▶ **Your goal**
Look through the data below and return each line where "text" appears.

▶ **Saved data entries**
+===+

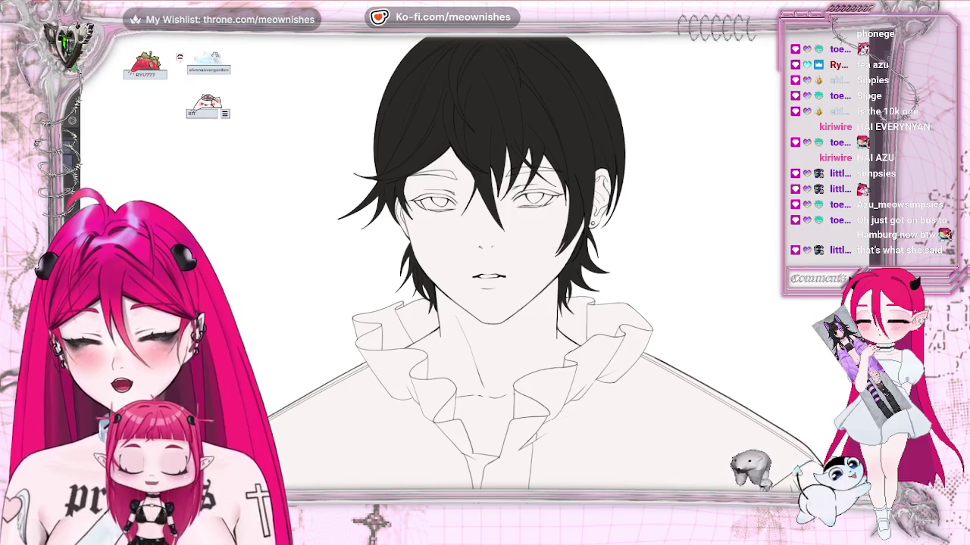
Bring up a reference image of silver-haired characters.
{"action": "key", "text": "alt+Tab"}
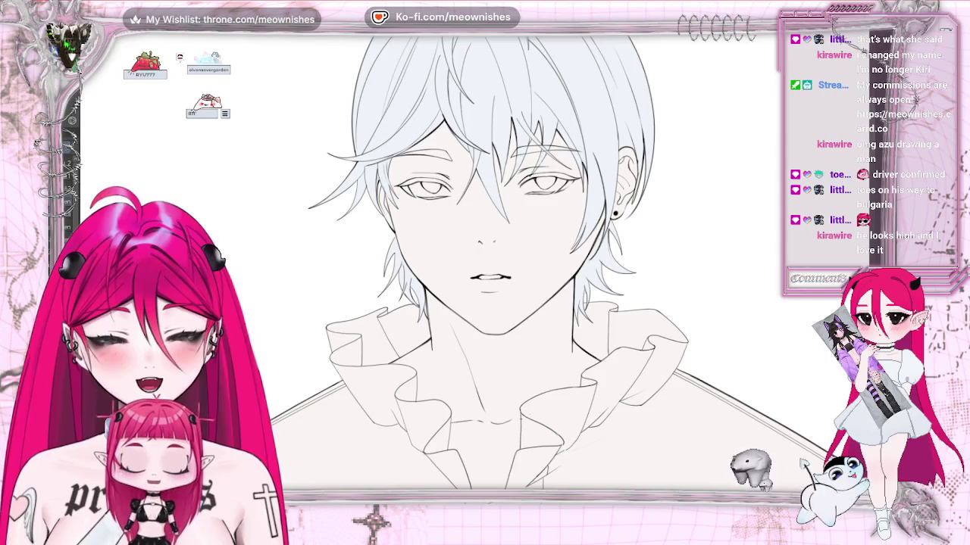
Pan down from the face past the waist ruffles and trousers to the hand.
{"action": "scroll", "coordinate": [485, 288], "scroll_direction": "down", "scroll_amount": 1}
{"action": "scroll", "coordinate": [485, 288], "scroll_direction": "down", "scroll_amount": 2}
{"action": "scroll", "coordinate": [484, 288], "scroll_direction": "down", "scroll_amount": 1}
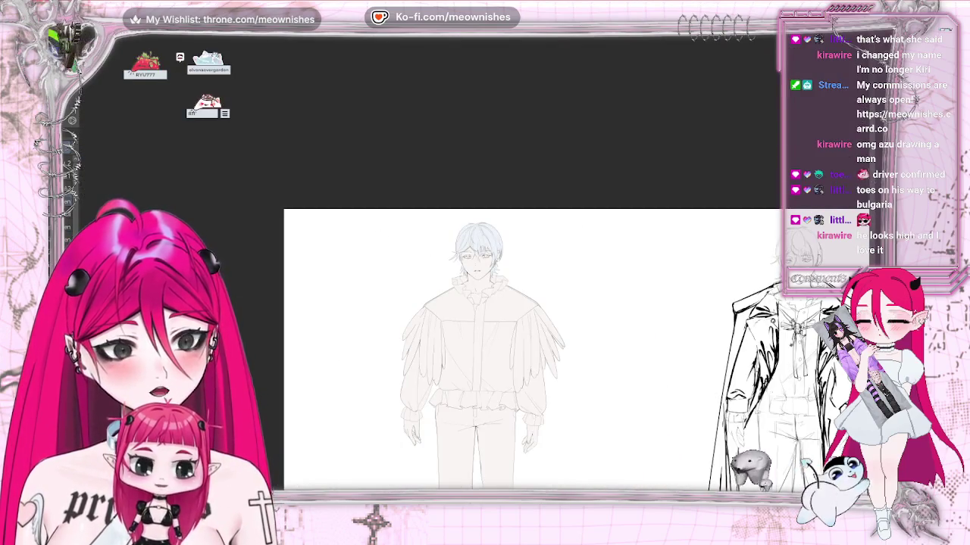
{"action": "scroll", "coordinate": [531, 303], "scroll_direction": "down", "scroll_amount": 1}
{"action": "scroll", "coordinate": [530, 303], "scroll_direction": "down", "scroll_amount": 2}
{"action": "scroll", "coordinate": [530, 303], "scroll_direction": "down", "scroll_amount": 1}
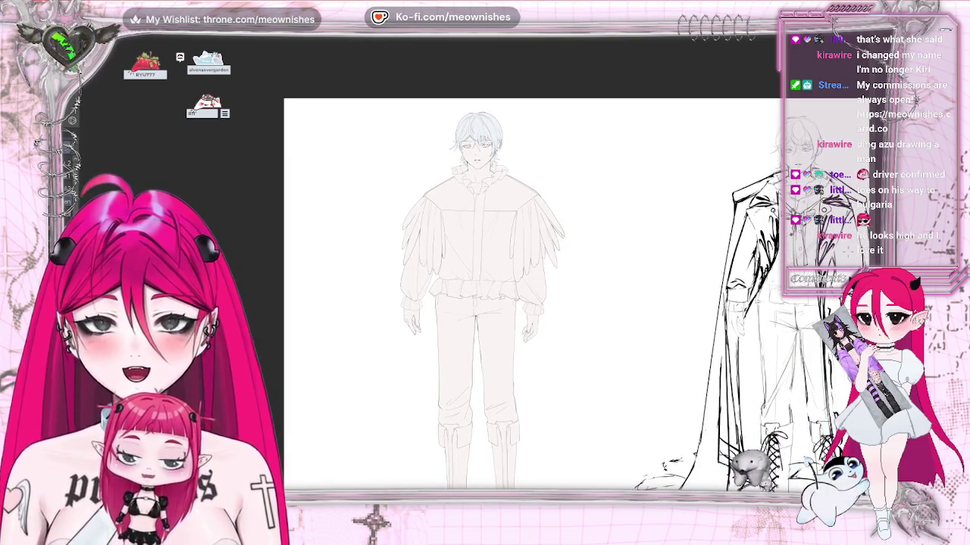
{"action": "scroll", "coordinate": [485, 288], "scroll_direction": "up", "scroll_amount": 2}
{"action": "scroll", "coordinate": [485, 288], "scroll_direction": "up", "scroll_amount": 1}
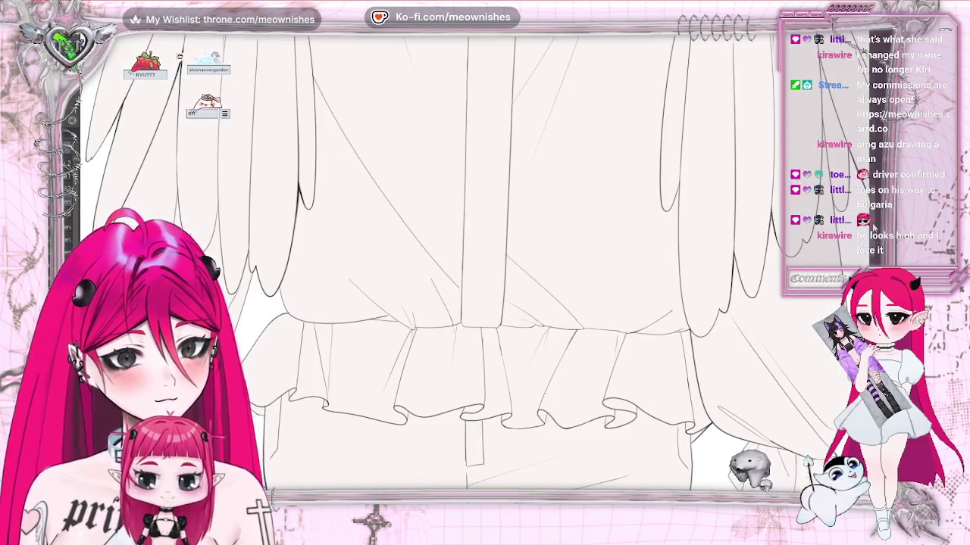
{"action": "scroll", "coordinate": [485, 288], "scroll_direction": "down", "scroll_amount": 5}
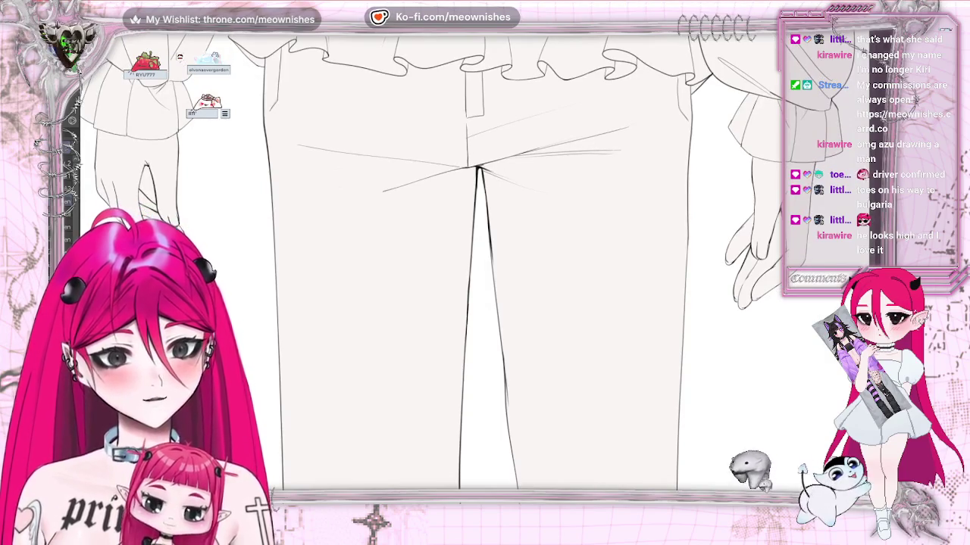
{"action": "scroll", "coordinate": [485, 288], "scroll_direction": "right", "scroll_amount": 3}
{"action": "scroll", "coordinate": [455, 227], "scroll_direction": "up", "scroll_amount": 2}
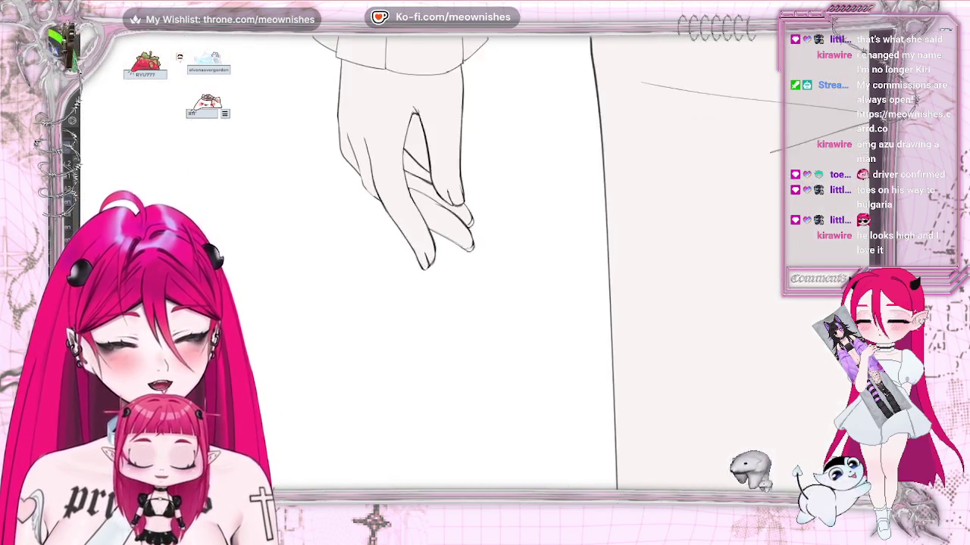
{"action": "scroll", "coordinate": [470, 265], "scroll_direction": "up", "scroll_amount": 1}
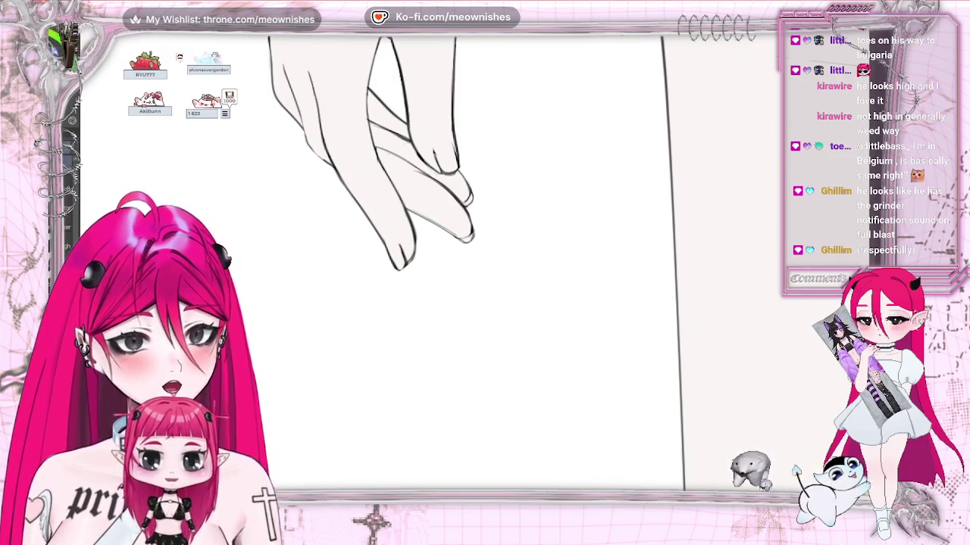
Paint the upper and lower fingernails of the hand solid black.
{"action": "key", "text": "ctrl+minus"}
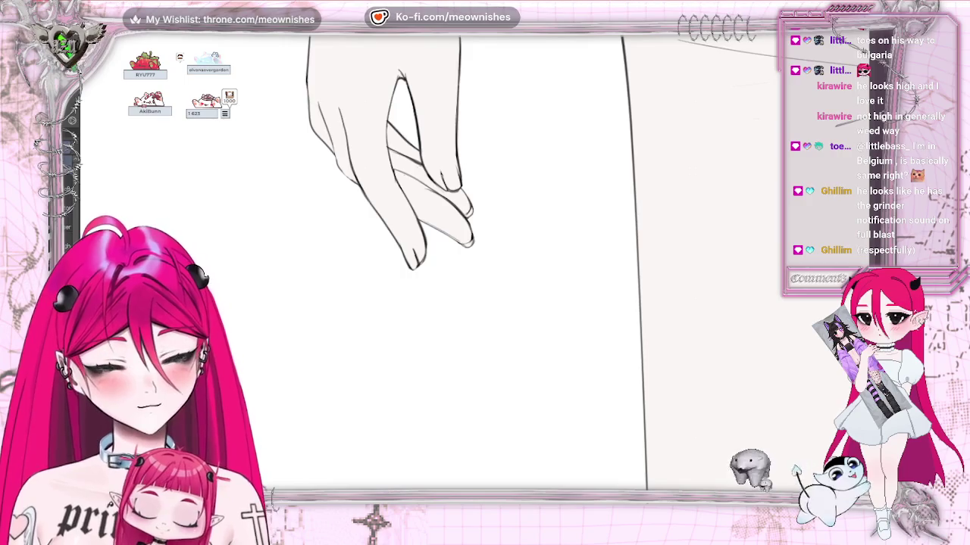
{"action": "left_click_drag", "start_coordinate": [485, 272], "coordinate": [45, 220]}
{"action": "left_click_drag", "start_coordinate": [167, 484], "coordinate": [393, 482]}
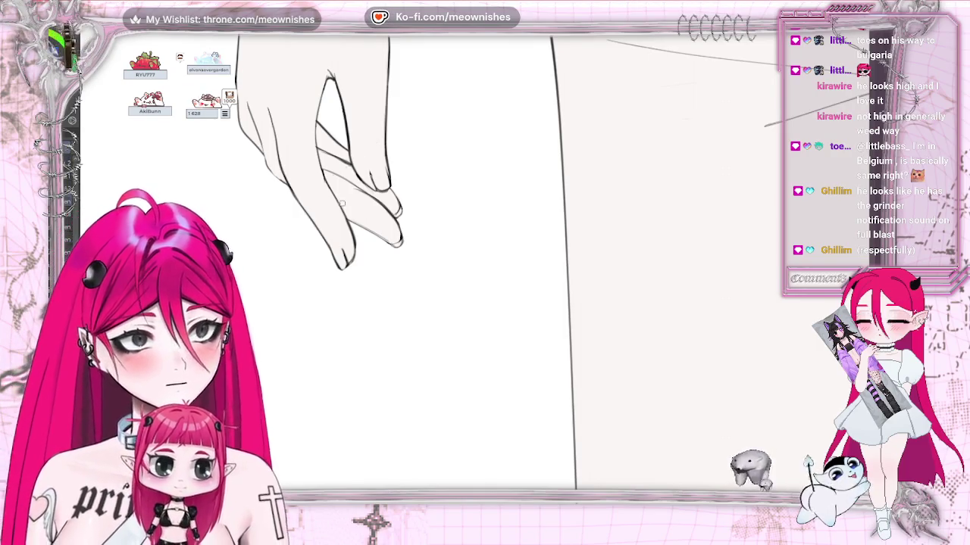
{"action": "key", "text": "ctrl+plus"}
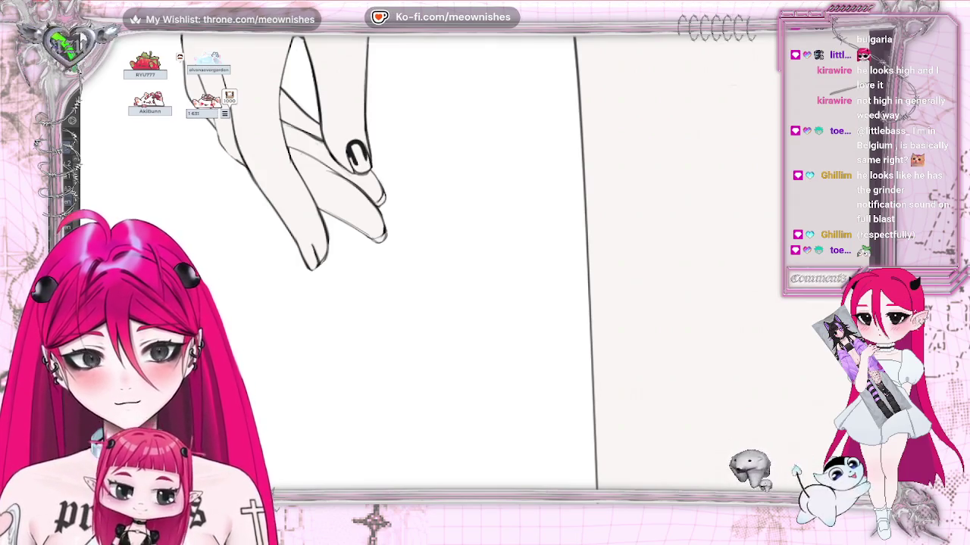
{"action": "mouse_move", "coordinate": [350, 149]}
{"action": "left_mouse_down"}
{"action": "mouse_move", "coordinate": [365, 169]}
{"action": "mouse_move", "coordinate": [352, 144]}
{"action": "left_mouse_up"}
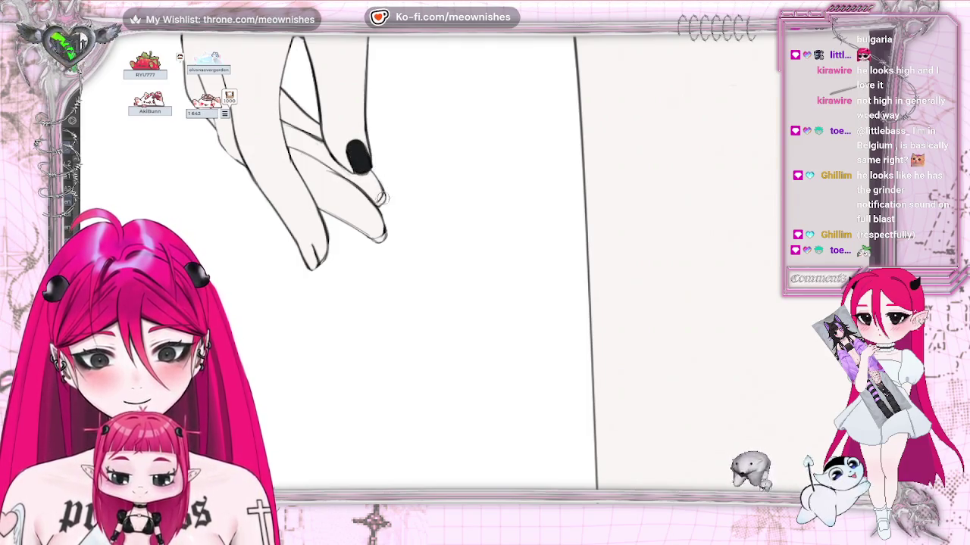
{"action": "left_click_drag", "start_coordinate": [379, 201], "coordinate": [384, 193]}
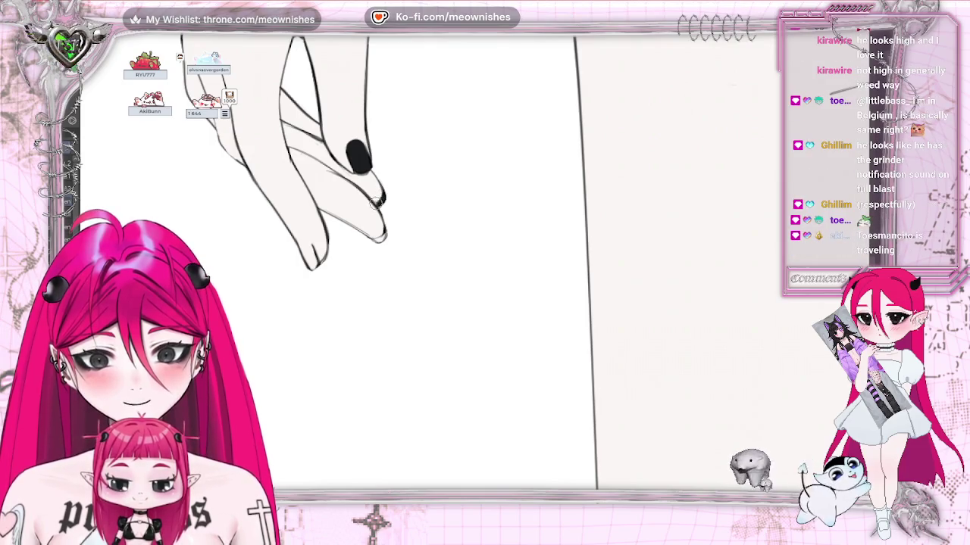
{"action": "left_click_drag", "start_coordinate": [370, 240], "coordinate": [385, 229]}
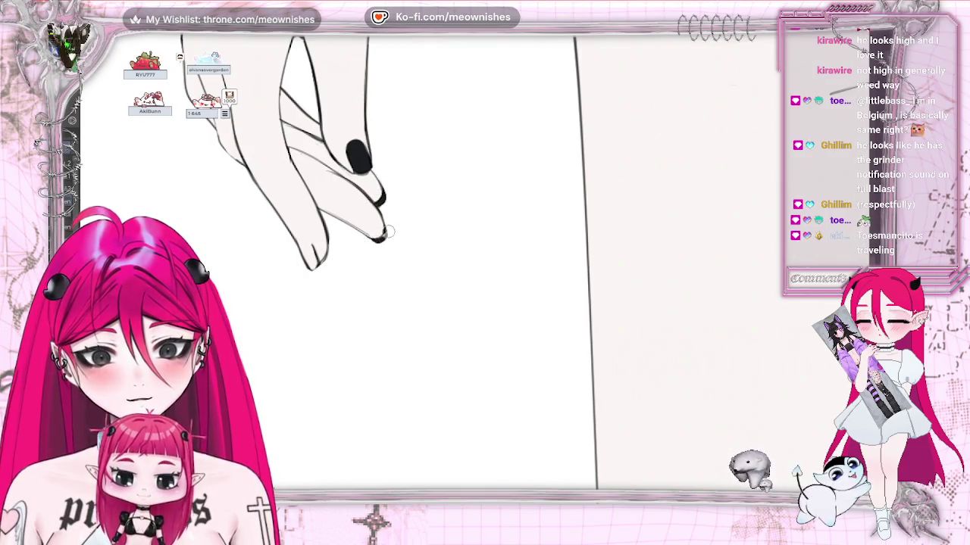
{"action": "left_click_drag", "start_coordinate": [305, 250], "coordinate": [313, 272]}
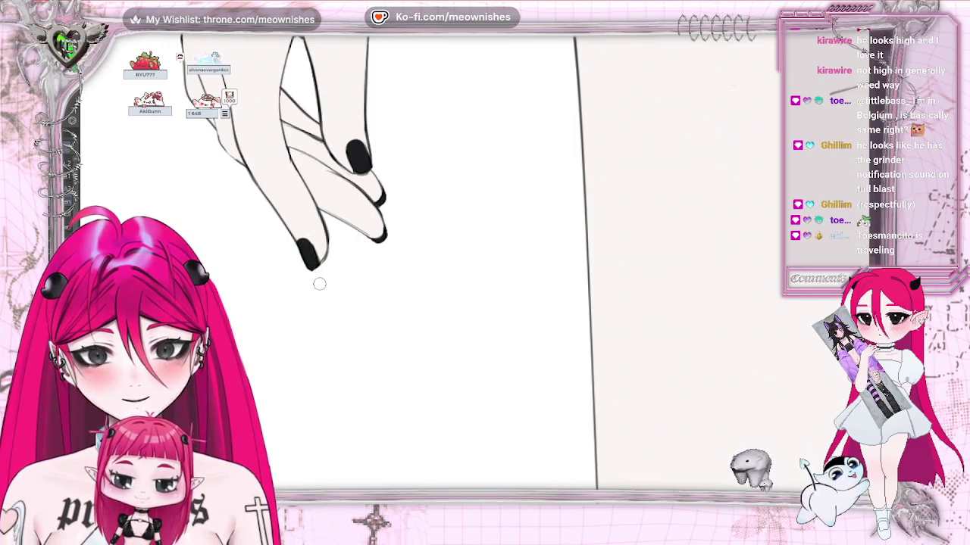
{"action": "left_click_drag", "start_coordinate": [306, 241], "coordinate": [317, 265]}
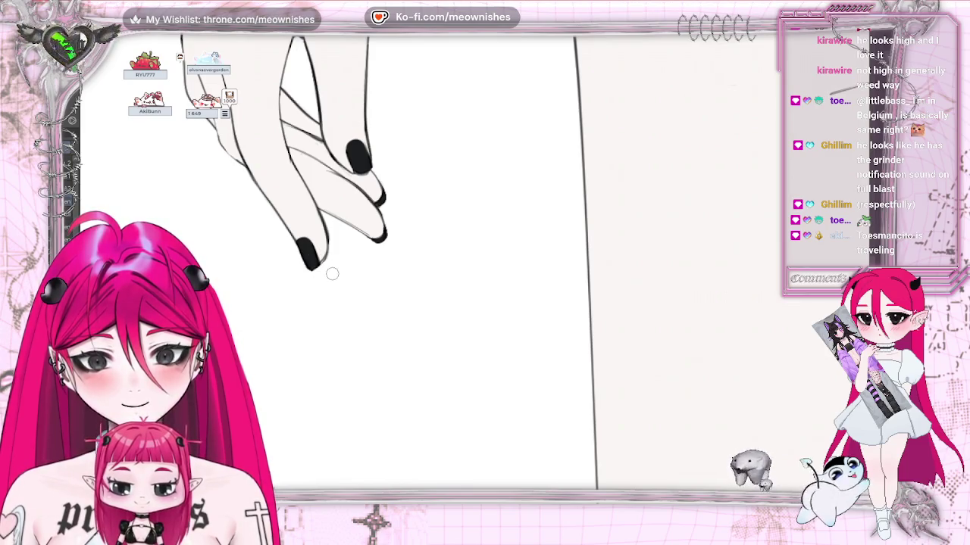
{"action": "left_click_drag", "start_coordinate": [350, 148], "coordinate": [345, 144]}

+===+

▶ **Expected answer**
{"action": "key", "text": "alt+Tab"}
{"action": "key", "text": "ctrl+minus"}
{"action": "key", "text": "ctrl+plus"}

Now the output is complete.